The plan seems to mimic a French proposal on an equalization tax that was backed up by several big EU states. However, encountering opposition from small countries that fear becoming unappealing to multinational firms is feasible.
As per the document the tax is applicable to companies with revenues above 750 million euros ($922 million) worldwide and with EU digital revenues of at least 10 million euros a year.
However, the proposal is subject to changes prior to its publication anticipated in the second half of March. Some of the key figures on rates and thresholds are in brackets, showing that work is still in progress in order to define the final numbers.
Firms selling user-targeted online ads, such as Google, or providing advertisement space on the internet, such as Facebook, Twitter or Instagram, would be subject to the tax, the document said, citing these companies.
Digital marketplaces such as Amazon and gig economy giants such as Airbnb and Uber also fall under the scope of the draft proposal, the Commission said.

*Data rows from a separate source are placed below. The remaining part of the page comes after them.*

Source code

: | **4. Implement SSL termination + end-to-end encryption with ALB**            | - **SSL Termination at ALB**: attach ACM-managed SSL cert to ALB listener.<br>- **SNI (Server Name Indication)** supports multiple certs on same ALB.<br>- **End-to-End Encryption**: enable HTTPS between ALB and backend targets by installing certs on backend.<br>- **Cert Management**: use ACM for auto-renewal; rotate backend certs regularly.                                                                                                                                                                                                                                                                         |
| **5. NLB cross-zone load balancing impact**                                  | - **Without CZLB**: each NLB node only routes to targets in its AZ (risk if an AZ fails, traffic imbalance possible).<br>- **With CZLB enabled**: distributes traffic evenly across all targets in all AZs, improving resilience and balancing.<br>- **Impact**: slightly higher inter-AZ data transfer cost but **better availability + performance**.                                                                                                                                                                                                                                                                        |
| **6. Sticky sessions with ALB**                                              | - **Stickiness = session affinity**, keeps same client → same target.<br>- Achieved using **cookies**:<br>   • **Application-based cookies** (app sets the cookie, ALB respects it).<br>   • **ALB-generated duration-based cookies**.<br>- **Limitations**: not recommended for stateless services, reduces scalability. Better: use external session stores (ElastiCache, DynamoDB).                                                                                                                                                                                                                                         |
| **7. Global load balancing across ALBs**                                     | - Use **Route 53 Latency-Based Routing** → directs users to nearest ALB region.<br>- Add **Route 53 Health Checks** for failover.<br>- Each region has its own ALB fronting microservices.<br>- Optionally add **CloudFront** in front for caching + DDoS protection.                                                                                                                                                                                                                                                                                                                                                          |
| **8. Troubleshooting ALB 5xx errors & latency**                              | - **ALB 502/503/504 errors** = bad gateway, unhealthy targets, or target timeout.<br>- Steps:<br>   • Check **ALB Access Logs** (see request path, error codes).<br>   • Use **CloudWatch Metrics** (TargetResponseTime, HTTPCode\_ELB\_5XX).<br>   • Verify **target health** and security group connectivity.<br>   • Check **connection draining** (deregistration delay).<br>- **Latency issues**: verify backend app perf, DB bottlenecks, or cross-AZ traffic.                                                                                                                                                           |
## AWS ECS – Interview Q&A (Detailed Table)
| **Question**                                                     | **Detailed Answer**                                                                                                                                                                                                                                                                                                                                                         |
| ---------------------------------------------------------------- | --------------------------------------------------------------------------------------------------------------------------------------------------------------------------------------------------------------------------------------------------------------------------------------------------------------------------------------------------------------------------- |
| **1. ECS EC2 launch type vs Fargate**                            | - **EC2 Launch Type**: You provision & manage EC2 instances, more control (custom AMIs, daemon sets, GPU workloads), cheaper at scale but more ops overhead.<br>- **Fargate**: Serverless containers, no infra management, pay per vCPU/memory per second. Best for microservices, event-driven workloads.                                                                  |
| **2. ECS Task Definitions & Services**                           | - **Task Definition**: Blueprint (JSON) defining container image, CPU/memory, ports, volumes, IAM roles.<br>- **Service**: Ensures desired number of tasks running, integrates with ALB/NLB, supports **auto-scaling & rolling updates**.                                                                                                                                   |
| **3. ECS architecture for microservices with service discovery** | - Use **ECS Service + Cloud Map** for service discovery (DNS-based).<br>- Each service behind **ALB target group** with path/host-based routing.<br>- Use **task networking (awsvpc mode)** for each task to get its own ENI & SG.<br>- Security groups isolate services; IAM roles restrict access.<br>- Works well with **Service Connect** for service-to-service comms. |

Online media, streaming services like Netflix, online gaming, cloud computing or IT services would instead be exempt from the tax.
The levy would be raised in the EU countries where users are located, rather than where companies are headquartered, reducing the appeal of smaller low-tax states.
“This would entail additional reporting requirements so that the tax authorities of member states can calculate how much tax is due in their jurisdiction,” the document said.
In the case of online advertisers, the tax should be levied “where the advertisement is displayed” and “where the users having supplied the data which is being sold are located.”
The document adds: “For online shopping, the tax would be collected in countries “where the user paying for being able to access the platform (or to conclude a transaction within the platform) is located.” The levy would be calculated on the “aggregated gross revenues” of a business and should have a single EU rate “in the region of 1-5 percent.” It would be possible to deduct this tax as a cost from national corporate taxes.
The tax would be a temporary measure that would be applied only until a more comprehensive solution to fair digital taxation is approved, the Commission said.
The long-term solution would entail the adoption of new rules on a “digital permanent establishment”.
The proposal, once finalised, would need the approval of all EU states.